[Opening TEXT section]

That said, I agree the app store model needs to be reconsidered by everyone.


There is little overlap between desktop and phone applications. Most phone applications are web applications in their non-phone form. Games being the exception. Microsoft needs to focus on the things they are good at and the competition isn't, productivity. Like Apple used to.


Astoria worked pretty well, though. The reason for its cancellation doesn't seem to be technical.


> So they would only need to be incentivized to want their app on windows desktops

They would need to want their apps on Windows 10 desktops. Which excludes for example nearly every corporate desktop now and probably most of them for many years to come.


Wine is going from windows to linux with only blackbox/binary access to Windows. Astoria was heavily making use of the Android source, wasn't it?


> Support for Android apps without needing to be redeveloped is a no-brainer in my opinion.

Have you looked at the Android Play Store lately? Its Facebook, Netflix, Twitter, the McDonalds app (#16 !?!?!) a few other social things, games ... and the rest is total crap.

Why take this ocean of garbage onto a new platform (and at the same time, alienate existing developers who now must compete with Android apps)?

If app popularity obeys power laws (0.005% of all apps make 60% of all app store revenue)[1], seems a better strategy is just to make sure you have the few essential apps necessary, and then provide great tools and encourage developers to write the rest.

> At present there is no motivation for developers to develop for Windows Phone

I've been developing for Android quite some time, and the economics of the platform are not appealing. There have been several articles saying the cost of Android app dev is between 20-30% (minimum) more expensive than iOS[2].

As Windows 10 adoption moves along, it will be more enticing to write a univeral app for that platform and mobile.

[1] http://arc.applause.com/2015/11/11/app-discovery-strategy-an... [2] https://adtmag.com/articles/2015/11/02/android-ios-costs.asp...


> and the rest is total crap.

Do you actually have an Android phone? Because this is totally not true at all. Like for example I just installed the imgur app and it's fantastic. I have 1password and it's great. Hearthstone? Yup, amazing. Just like every app I have I'm happy with. I just don't think you have any idea what you're talking about. I know an Android engineer who works for Square and they've got a huge Android team that is doing amazing work.


> a huge Android team that is doing amazing work.

Exactly. It takes a huge Android team to do the simplest things. Twitter app has dozens of engineers. It doesn't do much!


Compared to their WP team?


But you want any obscure or local app, and, guess what... it's Android and iOS only.

Local food delivery? Only Android or iOS. Local bus routes? Android or iOS. And so on.

And lemevi has a point, there are some cool games amidst that sea of crap which are simply not available on WP.

I've said before that WP has been doing a great work in their low-end phones (though they've gotten stale lately), but they're still losing the battle.

[Closing TEXT section]
[Opening INFORMATION SHOWN section]

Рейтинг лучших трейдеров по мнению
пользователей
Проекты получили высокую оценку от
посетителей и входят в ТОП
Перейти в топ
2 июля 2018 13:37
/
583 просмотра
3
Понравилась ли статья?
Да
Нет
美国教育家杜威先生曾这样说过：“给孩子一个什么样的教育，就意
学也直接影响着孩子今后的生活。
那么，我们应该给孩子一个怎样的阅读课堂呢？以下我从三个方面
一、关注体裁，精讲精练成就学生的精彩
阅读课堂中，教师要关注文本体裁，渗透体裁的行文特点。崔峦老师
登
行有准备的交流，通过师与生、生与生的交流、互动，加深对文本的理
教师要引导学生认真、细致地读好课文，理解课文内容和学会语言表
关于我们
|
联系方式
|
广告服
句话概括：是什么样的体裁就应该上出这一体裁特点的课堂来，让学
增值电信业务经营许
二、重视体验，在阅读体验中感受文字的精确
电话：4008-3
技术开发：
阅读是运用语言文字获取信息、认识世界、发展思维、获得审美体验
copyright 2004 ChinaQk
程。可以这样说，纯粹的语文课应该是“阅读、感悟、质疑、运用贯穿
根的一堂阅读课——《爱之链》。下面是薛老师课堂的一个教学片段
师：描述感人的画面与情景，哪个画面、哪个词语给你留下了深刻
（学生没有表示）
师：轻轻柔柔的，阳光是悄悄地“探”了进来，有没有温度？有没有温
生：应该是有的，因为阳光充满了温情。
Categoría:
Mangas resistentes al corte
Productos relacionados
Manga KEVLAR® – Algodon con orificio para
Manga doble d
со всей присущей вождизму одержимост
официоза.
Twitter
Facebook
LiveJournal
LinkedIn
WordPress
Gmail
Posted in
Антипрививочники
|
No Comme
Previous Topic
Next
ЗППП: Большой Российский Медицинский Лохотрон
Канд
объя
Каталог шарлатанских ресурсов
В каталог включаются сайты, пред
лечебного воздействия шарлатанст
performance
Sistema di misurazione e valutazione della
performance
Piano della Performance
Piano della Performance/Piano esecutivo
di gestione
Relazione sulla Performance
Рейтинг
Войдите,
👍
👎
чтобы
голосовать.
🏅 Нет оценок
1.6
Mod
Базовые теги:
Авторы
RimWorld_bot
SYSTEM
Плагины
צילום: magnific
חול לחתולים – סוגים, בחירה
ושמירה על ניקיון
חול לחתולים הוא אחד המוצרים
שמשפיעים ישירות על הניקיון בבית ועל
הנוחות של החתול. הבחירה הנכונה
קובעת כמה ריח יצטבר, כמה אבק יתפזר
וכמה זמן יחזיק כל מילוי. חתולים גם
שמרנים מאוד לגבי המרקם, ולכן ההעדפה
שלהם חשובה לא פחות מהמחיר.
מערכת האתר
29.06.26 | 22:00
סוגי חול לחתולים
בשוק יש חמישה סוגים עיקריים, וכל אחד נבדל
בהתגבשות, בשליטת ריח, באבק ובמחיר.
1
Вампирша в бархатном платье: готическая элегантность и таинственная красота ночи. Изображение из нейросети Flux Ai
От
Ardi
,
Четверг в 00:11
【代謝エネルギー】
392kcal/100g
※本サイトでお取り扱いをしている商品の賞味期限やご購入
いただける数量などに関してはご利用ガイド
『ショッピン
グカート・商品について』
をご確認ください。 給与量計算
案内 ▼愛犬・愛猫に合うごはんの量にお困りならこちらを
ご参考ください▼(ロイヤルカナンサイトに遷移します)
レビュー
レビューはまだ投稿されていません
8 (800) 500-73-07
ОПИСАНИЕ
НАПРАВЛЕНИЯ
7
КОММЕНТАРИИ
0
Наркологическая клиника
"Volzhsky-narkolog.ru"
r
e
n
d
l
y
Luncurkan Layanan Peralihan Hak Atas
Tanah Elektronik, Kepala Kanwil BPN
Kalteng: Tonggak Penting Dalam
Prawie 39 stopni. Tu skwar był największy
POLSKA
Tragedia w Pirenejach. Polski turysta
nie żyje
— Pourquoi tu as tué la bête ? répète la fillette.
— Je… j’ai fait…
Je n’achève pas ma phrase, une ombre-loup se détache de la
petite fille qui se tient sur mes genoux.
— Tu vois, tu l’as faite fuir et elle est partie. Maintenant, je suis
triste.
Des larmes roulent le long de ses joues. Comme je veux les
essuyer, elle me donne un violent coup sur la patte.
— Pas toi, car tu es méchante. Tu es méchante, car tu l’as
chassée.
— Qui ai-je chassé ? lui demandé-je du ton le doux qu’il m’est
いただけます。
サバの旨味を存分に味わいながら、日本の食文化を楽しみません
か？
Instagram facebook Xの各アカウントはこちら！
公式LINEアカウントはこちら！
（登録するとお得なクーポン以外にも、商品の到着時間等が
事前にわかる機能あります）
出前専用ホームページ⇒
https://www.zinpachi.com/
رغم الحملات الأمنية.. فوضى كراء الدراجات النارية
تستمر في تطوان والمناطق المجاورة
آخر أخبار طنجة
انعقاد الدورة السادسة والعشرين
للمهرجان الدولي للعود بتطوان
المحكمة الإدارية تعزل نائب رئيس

[Closing INFORMATION SHOWN section]

#### [TASKS AND EXERCISES]
[1] In the app store discussion, what share of all apps is said to make 60% of all app store revenue?
[2] Retype the stretch of the app store discussion from "Wine is going" through "write the rest.".
Rely only on the app store discussion for these tasks.

#### [ANSWERS TO EACH TASK]
[1] 0.005% of all apps.

[2]
Wine is going from windows to linux with only blackbox/binary access to Windows. Astoria was heavily making use of the Android source, wasn't it?


> Support for Android apps without needing to be redeveloped is a no-brainer in my opinion.

Have you looked at the Android Play Store lately? Its Facebook, Netflix, Twitter, the McDonalds app (#16 !?!?!) a few other social things, games ... and the rest is total crap.

Why take this ocean of garbage onto a new platform (and at the same time, alienate existing developers who now must compete with Android apps)?

If app popularity obeys power laws (0.005% of all apps make 60% of all app store revenue)[1], seems a better strategy is just to make sure you have the few essential apps necessary, and then provide great tools and encourage developers to write the rest.